Bug 1408309

Summary: Conflicting defaults prevents Image Garbage Collection
Product: OpenShift Container Platform Reporter: Jean Abraham <jeabraha>
Component: NodeAssignee: Seth Jennings <sjenning>
Status: CLOSED ERRATA QA Contact: Zhang Cheng <chezhang>
Severity: medium Docs Contact:
Priority: medium    
Version: 3.4.0CC: aos-bugs, decarr, eparis, jokerman, mmccomas, tdawson
Target Milestone: ---   
Target Release: ---   
Hardware: All   
OS: Linux   
Whiteboard:
Fixed In Version: Doc Type: Bug Fix
Doc Text:
Fixes an issue where docker refuses to start new containers due to reaching dm.min_free_space (default 10%) but the devicemapper thin pool usage does not exceed image-gc-high-threshold (default 90%), so the image reclaim occurs thus, the node is stuck. This is fixed by changing the default image-gc-high-threshold to 85%, which causes image reclaim to occur before the default dm.min_free_space is reached.
Story Points: ---
Clone Of: Environment:
Last Closed: 2017-04-12 19:08:08 UTC Type: Bug
Regression: --- Mount Type: ---
Documentation: --- CRM:
Verified Versions: Category: ---
oVirt Team: --- RHEL 7.3 requirements from Atomic Host:
Cloudforms Team: --- Target Upstream Version:
Embargoed:

Description Jean Abraham 2016-12-22 20:46:48 UTC
Description of problem:
The dm.min_free_space defaults to 10%, which "specifies the min free space percent in a thin pool require for new device creation to succeed....Whenever a new a thin pool device is created (during docker pull or during container creation), the Engine checks if the minimum free space is available. If sufficient space is unavailable, then device creation fails and any relevant docker operation fails." [1]

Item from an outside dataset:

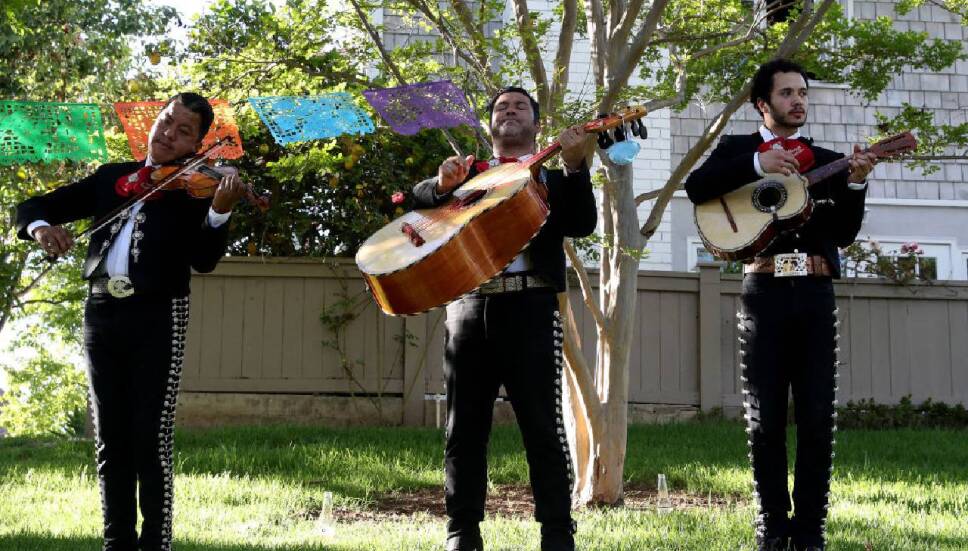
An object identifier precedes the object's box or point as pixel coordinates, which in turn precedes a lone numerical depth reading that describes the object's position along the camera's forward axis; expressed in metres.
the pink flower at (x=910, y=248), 10.93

This setting is preventing the storage usage to cross the 90% limit. However, image GC is expected to kick in only beyond image-gc-high-threshold. The image-gc-high-threshold has a default value of 90%, and hence GC never triggers. If image-gc-high-threshold is set to a value lower than (100 - dm.min_free_space)%, GC triggers.

https://github.com/docker/docker/blob/master/docs/reference/commandline/dockerd.md#storage-driver-options

How reproducible:
Everytime.

Steps to Reproduce:
Allow images on disk consumption % to exceed image-gc-high-threshold, with Kubernetes and docker defaults.

Actual results:
GC does not trigger due to conflicting defaults between Kubernetes (image-gc-high-threshold) and Docker (dm.min_free_space)

Expected results:
Same as actual.

Suggestion is to set out-of-the-box image-gc-high-threshold default to a value lower than 90%, to prevent conflicting defaults.

Comment 3 Seth Jennings 2017-01-25 17:45:21 UTC
Upstream PR:
https://github.com/kubernetes/kubernetes/pull/40432

Comment 4 Derek Carr 2017-02-03 15:59:15 UTC
Origin PR:
https://github.com/openshift/origin/pull/12762

Comment 5 Troy Dawson 2017-02-06 19:24:45 UTC
This has been merged into ocp and is in OCP v3.5.0.17 or newer.

Comment 7 Zhang Cheng 2017-02-10 06:31:38 UTC
Verified.
openshift v3.5.0.18+9a5d1aa
kubernetes v1.5.2+43a9be4

1. Check default value of node-config.yaml
  image-gc-high-threshold:
  - '85'

2. Docker pull images in node, let Disk usage on "rhel-docker--pool" more than 85%, and less than 90%.

3. Check images count and node log
[root@qe-chezhang-node-registry-router-2 ~]# docker images | wc -l
15

[root@qe-chezhang-node-registry-router-2 ~]# journalctl -u atomic-openshift-node | grep "over the high threshold"
Feb 10 01:10:12 qe-chezhang-node-registry-router-2 atomic-openshift-node[26506]: I0210 01:10:12.321159   26570 image_gc_manager.go:270] [imageGCManager]: Disk usage on "rhel-docker--pool" () is at 88% which is over the high threshold (85%). Trying to free 1523580928 bytes

4. Check images count again, some (oldest)images were removed.
[root@qe-chezhang-node-registry-router-2 ~]# docker images | wc -l
12

Comment 9 errata-xmlrpc 2017-04-12 19:08:08 UTC
Since the problem described in this bug report should be
resolved in a recent advisory, it has been closed with a
resolution of ERRATA.

For information on the advisory, and where to find the updated
files, follow the link below.

If the solution does not work for you, open a new bug report.

https://access.redhat.com/errata/RHBA-2017:0884